Right now their entire infra is a big honeypot that is only safe because of obscurity or the main firewall.

Other than than that the order would be the same.

Well spoken, Sgt.

SgtAwesomesauce · May 25, 2022, 10:43pm

Yeah, hindsight, I figure that’s probably a better priority. Only reason I recommended DR first is because backups are useless without a recovery plan to make use of them.

Dynamic_Gravity · May 25, 2022, 10:46pm

Yeah that makes sense.

I think the proper priority would be in the sense of:

Do stuff that prevents bad actors from getting inside your network

If they get inside, lock it down to where what they want to do is impossible/difficult

patching
permissions
isolation

If they find out a way to do what they want to do have DR ready to go should you need to do a black start or they wipe your backups.

That would be the general flow for risk assessment. I am not a SecOps guy though so someone more knowledgeable than me please feel free to correct. But as I understand it that would be a good starting point for risk assessment.

oO.o · May 25, 2022, 11:22pm

I would backup before patching because it’s likely patching will break things.

Mastic_Warrior · May 26, 2022, 12:02am

The SecOps (CISSP here) approach that I would take is get backups first and then once you trust them, then patch. If the bad actors are already in, your information has already been leaked. And if you patch it and break, now they have the only viable “backups” to your data.

Depending on your CISO or CIO’s policy, you can then start patching the system on a UAT environment using those backups and test it before you break it in production. At this point, the priority should to get a DR policy in place because the worst possible situation should be assumed.

2FA is only valid if the people on your network can be trusted. Remember the CIA Triad. If the people are that careless about what they are using at work and are already using personal assets, more than likely, their other assets that they would use for 2FA are also compromised.

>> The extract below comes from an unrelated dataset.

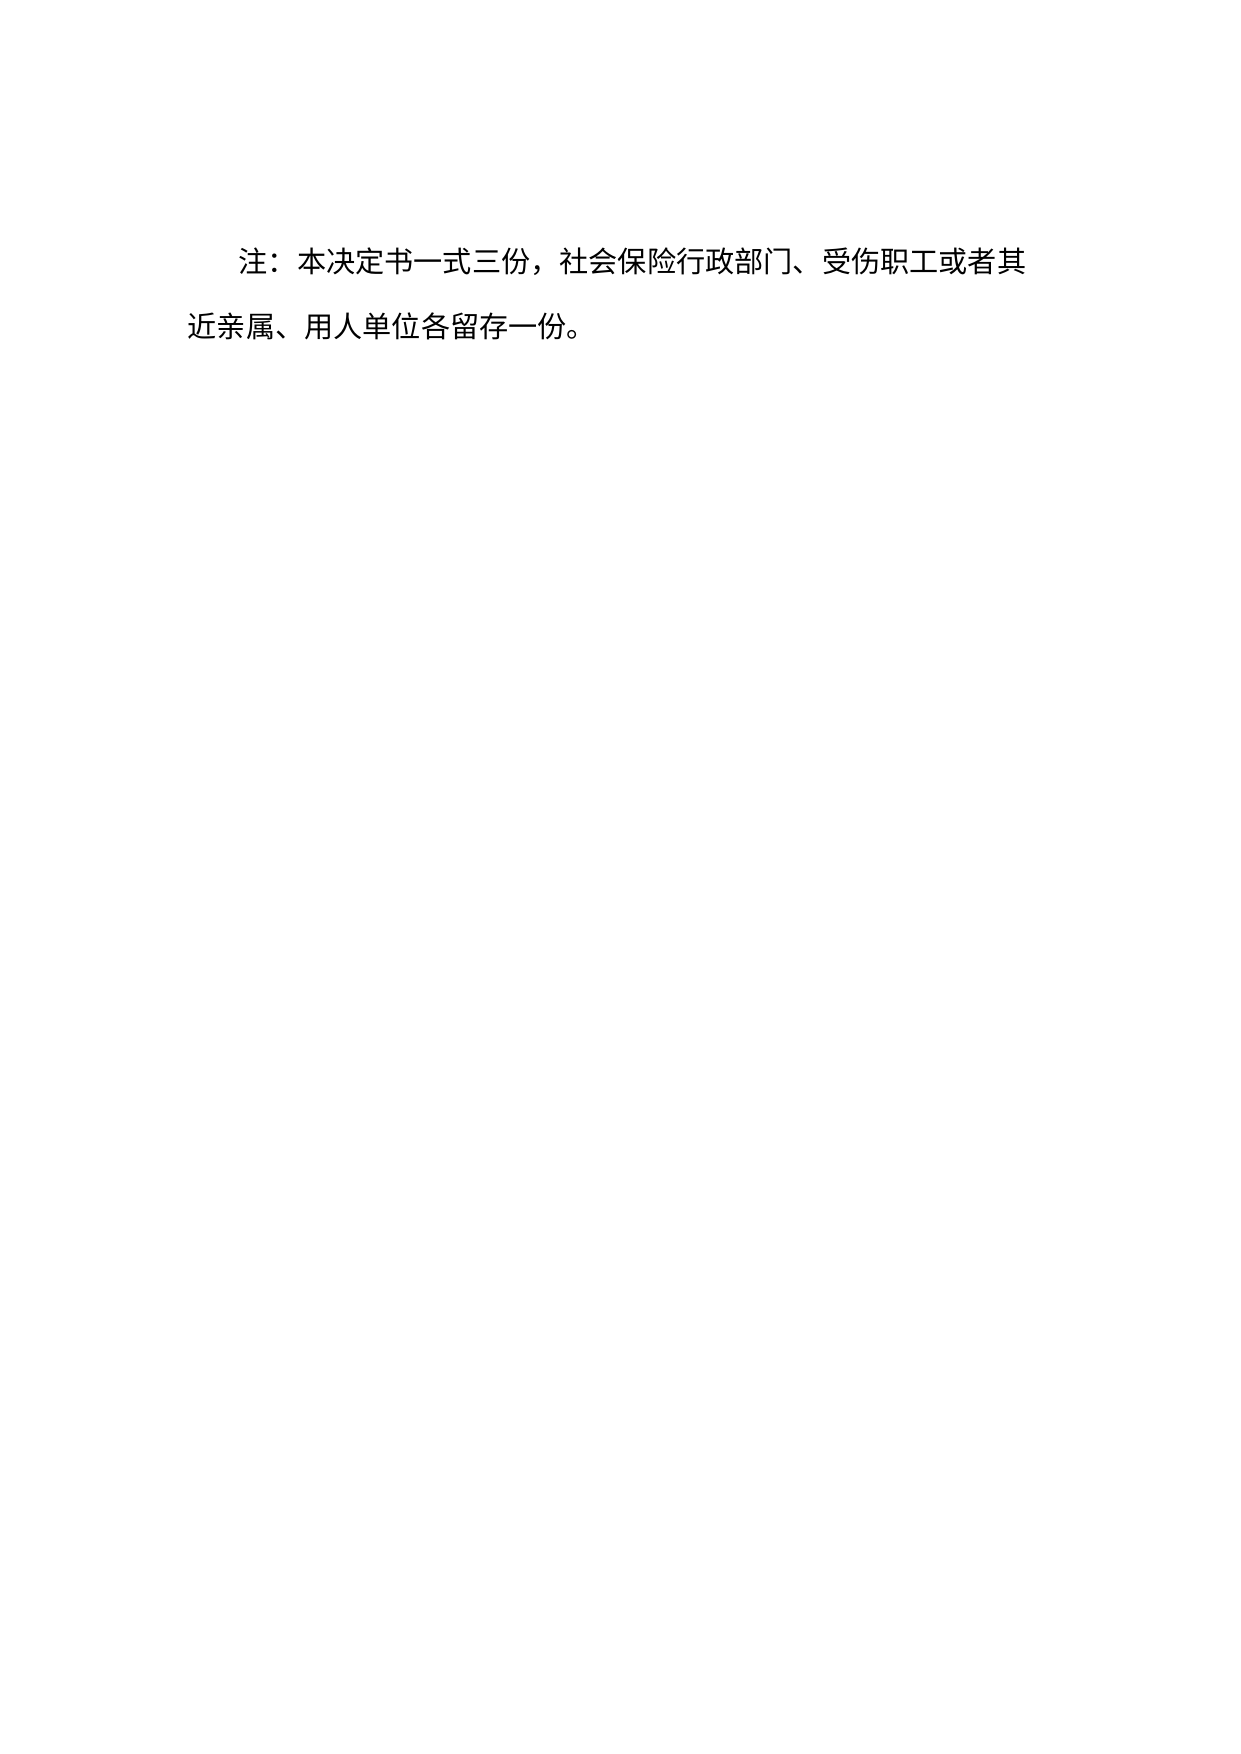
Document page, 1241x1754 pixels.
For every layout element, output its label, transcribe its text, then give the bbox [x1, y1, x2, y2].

text 注：本决定书一式三份，社会保险行政部门、受伤职工或者其近亲属、用人单位各留存一份。 [187, 227, 1050, 357]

Again, from a CISSP perspective, I would assume the worst, build a snapshot in time to be able to undo anything that I bork in the sake of “fixing” things, and then once I have that, then purposefully start restoring order (breaking things) to keep those on the outside out. After that, I would then start preventing inside actors.

I mean, there is a lot more that I would do, but the above should keep you busy and allows you to do your due diligence as a sysadmin until your CIO/CISO can come up with some real policies that give you the authority to start making things more secure.

oO.o · May 26, 2022, 12:07am

I get the impression that there isn’t one…

SgtAwesomesauce · May 26, 2022, 1:02am

Im operating on the assumption that they’re already there.

oO.o · May 26, 2022, 2:56am

Might be worth throwing a transparent filtering bridge in front of the gateway just to get some block lists in place and optionally suricata or something. Can do that without touching any existing config whatsoever.

Mastic_Warrior · May 26, 2022, 2:41pm

I assume so too, otherwise, that person should be fired.

@thunderysteak If there is an acting one, then that is the person that you need as your biggest ally.

If nobody is assuming that role, this could be a shoe in to get into the C-suite early, if you intend on staying there for the long haul.